To compensate, margins on SOFR ARMs are bigger — 2.75% to 3%, compared with Libor's typical margin of 2.25%.
To return to our imagery, if the indexes were air mattresses, SOFR would be thinner than Libor. And of the books representing the margins, the SOFR tome would be thicker than the volume atop Libor.
SOFR loans adjust more frequently
When Libor-based ARMs eventually hit reset, the rate is adjusted once a year. By contrast, when SOFR ARMs reset, they will be adjusted every six months.
The reason is that the 1-year Libor looks forward, while SOFR looks backward. Libor reflects where interest rates are expected to go in the next 12 months, while SOFR reflects an average of short-term rates during a recent 30-day period. From investors' viewpoint, SOFR rates go out of date more quickly, so they'll be refreshed more frequently.
SOFR interest rate caps are smaller
ARMs have rate caps, which limit how much the interest rate can change with each adjustment. Libor ARMs can go up or down a maximum of two percentage points with each annual adjustment. SOFR ARMs will be limited to going up or down a maximum of one percentage point when they are adjusted every six months.

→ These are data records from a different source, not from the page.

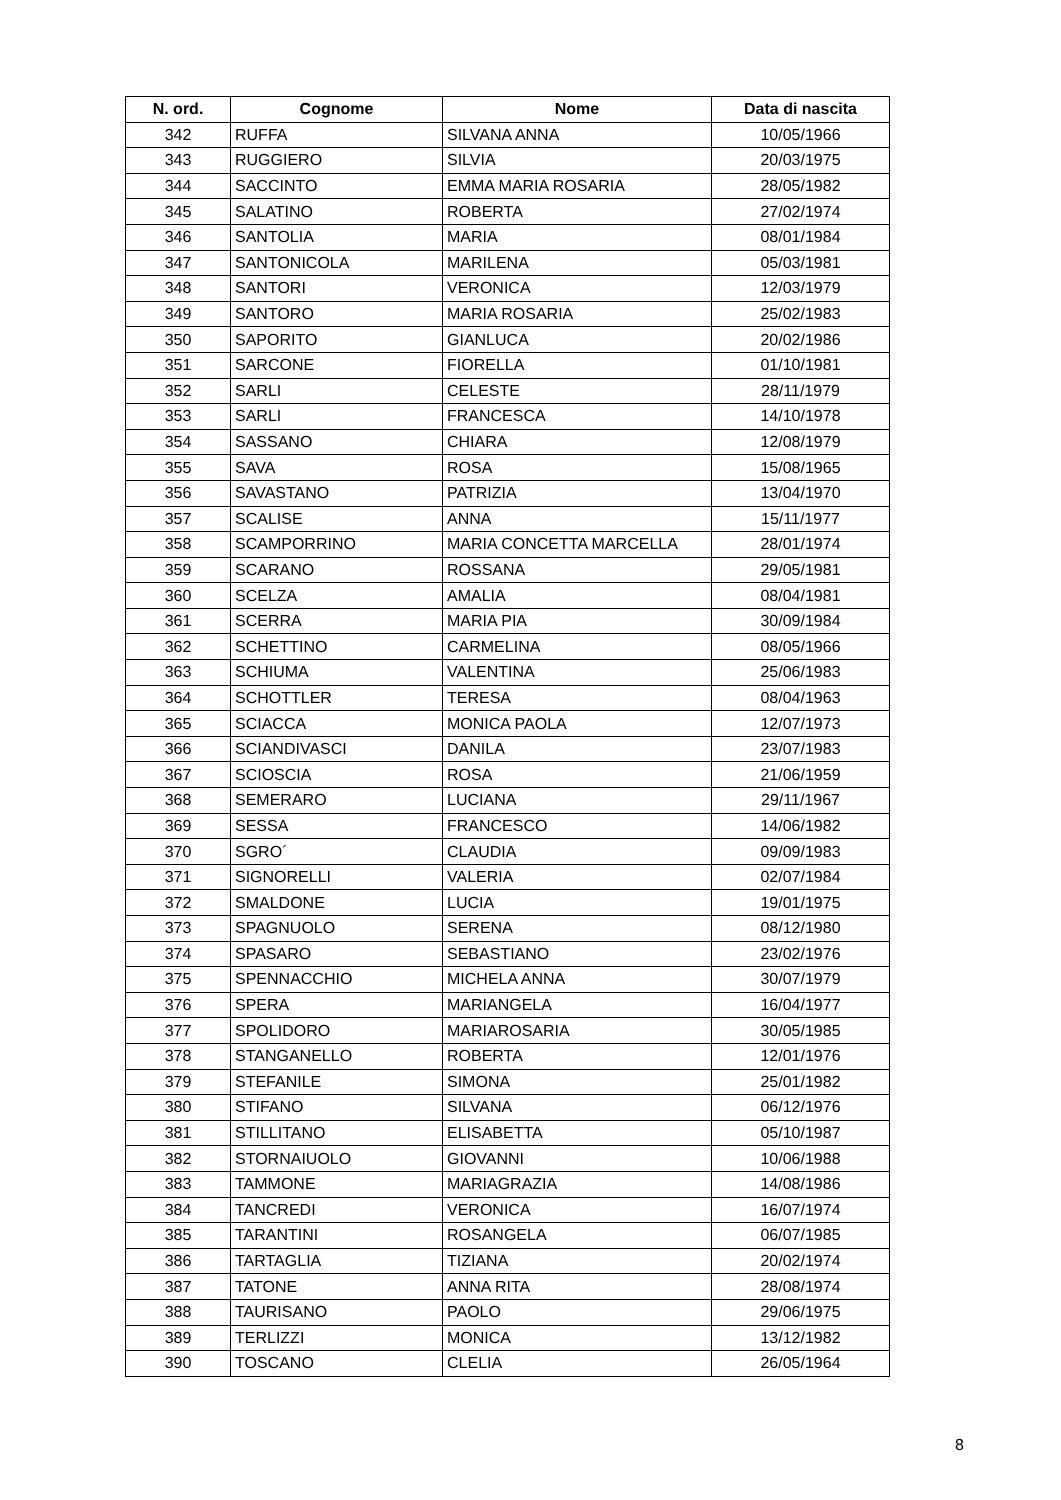| N. ord. | Cognome | Nome | Data di nascita |
| --- | --- | --- | --- |
| 342 | RUFFA | SILVANA ANNA | 10/05/1966 |
| 343 | RUGGIERO | SILVIA | 20/03/1975 |
| 344 | SACCINTO | EMMA MARIA ROSARIA | 28/05/1982 |
| 345 | SALATINO | ROBERTA | 27/02/1974 |
| 346 | SANTOLIA | MARIA | 08/01/1984 |
| 347 | SANTONICOLA | MARILENA | 05/03/1981 |
| 348 | SANTORI | VERONICA | 12/03/1979 |
| 349 | SANTORO | MARIA ROSARIA | 25/02/1983 |
| 350 | SAPORITO | GIANLUCA | 20/02/1986 |
| 351 | SARCONE | FIORELLA | 01/10/1981 |
| 352 | SARLI | CELESTE | 28/11/1979 |
| 353 | SARLI | FRANCESCA | 14/10/1978 |
| 354 | SASSANO | CHIARA | 12/08/1979 |
| 355 | SAVA | ROSA | 15/08/1965 |
| 356 | SAVASTANO | PATRIZIA | 13/04/1970 |
| 357 | SCALISE | ANNA | 15/11/1977 |
| 358 | SCAMPORRINO | MARIA CONCETTA MARCELLA | 28/01/1974 |
| 359 | SCARANO | ROSSANA | 29/05/1981 |
| 360 | SCELZA | AMALIA | 08/04/1981 |
| 361 | SCERRA | MARIA PIA | 30/09/1984 |
| 362 | SCHETTINO | CARMELINA | 08/05/1966 |
| 363 | SCHIUMA | VALENTINA | 25/06/1983 |
| 364 | SCHOTTLER | TERESA | 08/04/1963 |
| 365 | SCIACCA | MONICA PAOLA | 12/07/1973 |
| 366 | SCIANDIVASCI | DANILA | 23/07/1983 |
| 367 | SCIOSCIA | ROSA | 21/06/1959 |
| 368 | SEMERARO | LUCIANA | 29/11/1967 |
| 369 | SESSA | FRANCESCO | 14/06/1982 |
| 370 | SGRO´ | CLAUDIA | 09/09/1983 |
| 371 | SIGNORELLI | VALERIA | 02/07/1984 |
| 372 | SMALDONE | LUCIA | 19/01/1975 |
| 373 | SPAGNUOLO | SERENA | 08/12/1980 |
| 374 | SPASARO | SEBASTIANO | 23/02/1976 |
| 375 | SPENNACCHIO | MICHELA ANNA | 30/07/1979 |
| 376 | SPERA | MARIANGELA | 16/04/1977 |
| 377 | SPOLIDORO | MARIAROSARIA | 30/05/1985 |
| 378 | STANGANELLO | ROBERTA | 12/01/1976 |
| 379 | STEFANILE | SIMONA | 25/01/1982 |
| 380 | STIFANO | SILVANA | 06/12/1976 |
| 381 | STILLITANO | ELISABETTA | 05/10/1987 |
| 382 | STORNAIUOLO | GIOVANNI | 10/06/1988 |
| 383 | TAMMONE | MARIAGRAZIA | 14/08/1986 |
| 384 | TANCREDI | VERONICA | 16/07/1974 |
| 385 | TARANTINI | ROSANGELA | 06/07/1985 |
| 386 | TARTAGLIA | TIZIANA | 20/02/1974 |
| 387 | TATONE | ANNA RITA | 28/08/1974 |
| 388 | TAURISANO | PAOLO | 29/06/1975 |
| 389 | TERLIZZI | MONICA | 13/12/1982 |
| 390 | TOSCANO | CLELIA | 26/05/1964 |
8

SOFRs are named differently
Most ARMs start with an introductory interest rate that lasts for several years before the first adjustment, or reset. A Libor ARM with a three-year introductory rate is called a 3/1 ARM because the initial rate lasts three years, then the rate is adjusted every one year afterward. The number before the slash is the length of the introductory rate, and the number after the slash denotes how many years pass between rate adjustments.
Because SOFR ARMs will be adjusted at six-month intervals, the number after the slash denotes how many months, not years, pass between rate adjustments. When a SOFR ARM has an initial rate lasting three years, followed by rate adjustments every six months, it’s called a 3/6 ARM. If the initial rate lasts five years, it's a 5/6 ARM. There are also 7/6 and 10/6 ARMs.
Lenders know there's a learning curve. "We explain and educate borrowers on the new terminology and adjustment periods in our new ARM disclosures, which are provided on all SOFR ARM applications," says Mark Daly, Flagstar Bank's senior vice president for mortgage originations support.
Shopping for a SOFR ARM
An adjustable-rate mortgage might make sense if you intend to own the home for just a few years or plan to pay off the loan quickly. If you decide that an ARM is right for you, shopping for a SOFR-indexed loan isn't much different from getting a Libor-based mortgage.
"The structure and terms for either a Libor- or SOFR-based ARM loan are very similar, aside obviously from the different indexes," PNC Bank mortgage executive Peter McCarthy said in an email.
The main difference is the naming convention. Don't make the mistake of thinking "5/6" means a six-year gap between rate adjustments!
» MORE: Best ARM lenders
What will happen to existing Libor loans?
All ARM contracts have language that allows lenders to find a replacement if the loan's index goes away. Eventually, existing Libor-indexed ARMs will be switched over to SOFR. The timing has yet to be worked out, depending partly on when British regulators call it quits on Libor.
On this side of the Atlantic, regulators have stressed the need for an "effective transition." The lender must provide notice 60 to 120 days before the first payment under the adjusted rate.